There are many powerful characteristics of ecosystems that are of huge importance to addressing sustainability barriers that we discussed in a previous blog. A few noteworthy ones:

  • Elimination of geographical barriers to bring together impact-minded doers, thought-leaders, solvers, and innovators – and do that at zero cost and in real-time
  • Diversity of talent, unique viewpoints rooted in and closer to problem-domains, associated innovative ideas to address the same problems
  • Shared drive and commitment
  • Leverage of spread across time-zones and boundaries into an advantage – faster problem-solving iterations since it creates almost non-stop work opportunity for the combined group

The biggest power ecosystems represent is not just ability to share stories and experiences around common topics, rather the aggregated bandwidth capacity when we add-up those highly distributed fractional time-slices each individual member is able to lend. Because of the sheer large numbers (in millions) this combined bandwidth, if exploited properly, could be the difference maker in overcoming the ‘last-mile resourcing’ barrier we discussed in another blog. As an illustrative math example: just 5-hours/week by one-million members of an ecosystem community would equate to 125,000 FTEs or equivalent to 10,000 Social Enterprises (with average size of 25 member teams)!! One million may sound like a lot, but it is not when one realizes that in the United States alone there are 70m+ millennials, and more than 80% of those have serious interest in sustainability. Imagine the numbers when we add up other two demographics of working professionals and early-retirees.

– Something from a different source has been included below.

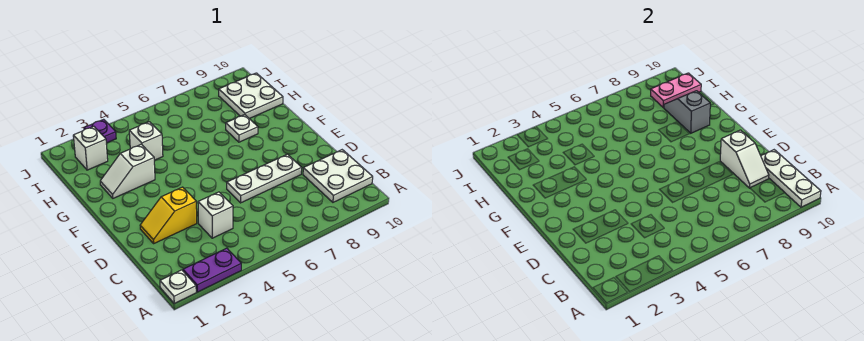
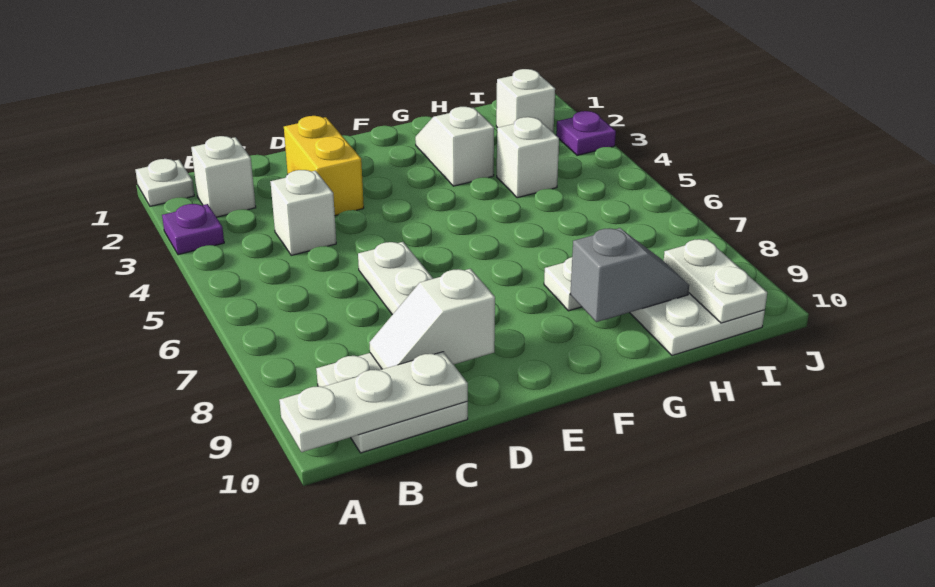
purple 1x2 plate [183,248,241,292] -> purple 1x1 plate [162,204,224,255]
none -> white 1x1 brick [191,136,256,217]
yellow 1x2 slope [140,187,197,243] -> yellow 1x2 brick [284,116,364,216]
pink 1x2 plate [651,73,701,108] -> white 1x2 plate [664,239,767,323]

These ecosystems (when managed and leveraged properly) can become powerful innovation engines, drivers of behavior-change by otherwise change-resistant and only-profit driven corporations and even governments. InnoCentive, Maker Community, Engineers for Change are just a few of the dozens of large vibrant communities out there already!

Sustainability relevant ecosystems come in various flavors – ecosystems of contributors, of entrepreneurial talent, of impact investors, and ecosystems of on-the-ground entities. All four of these are critical cogs for the world to succeed in changing the inflection point in the battle for sustainability (for more see the other blog “Is the inflection point visible for a sustainable world?”). The good news is that there are variety of mission-driven entities that have invested in building these ecosystems for over a decade now. CARBON is fully focused to be the connecting bridge and on harnessing their full potential – not just as a wishful thinking but through creating the appropriate underlying shared infrastructure and win-win business models. Our partnerships with Africa Leadership Group, CARE.org, MCW Global, NetImpact, and Mandela Washington Foundation are examples of this strategy in full motion. Several more of these relationships are on the horizon. CARBON’s business model is all about amplification and acceleration of investments and efforts of all existing sustainability entities. Rather than duplicating and overlapping ecosystems, we expect dozens of these ecosystem relationships to be the pathway to achieve our vision of hundreds of CARBON-Copies of hundreds of proven sustainability solutions in the shortest time possible.

We invite all of successful ecosystem networks to create a sustainable world together with CARBON in near future and not 2-3 lifetimes later!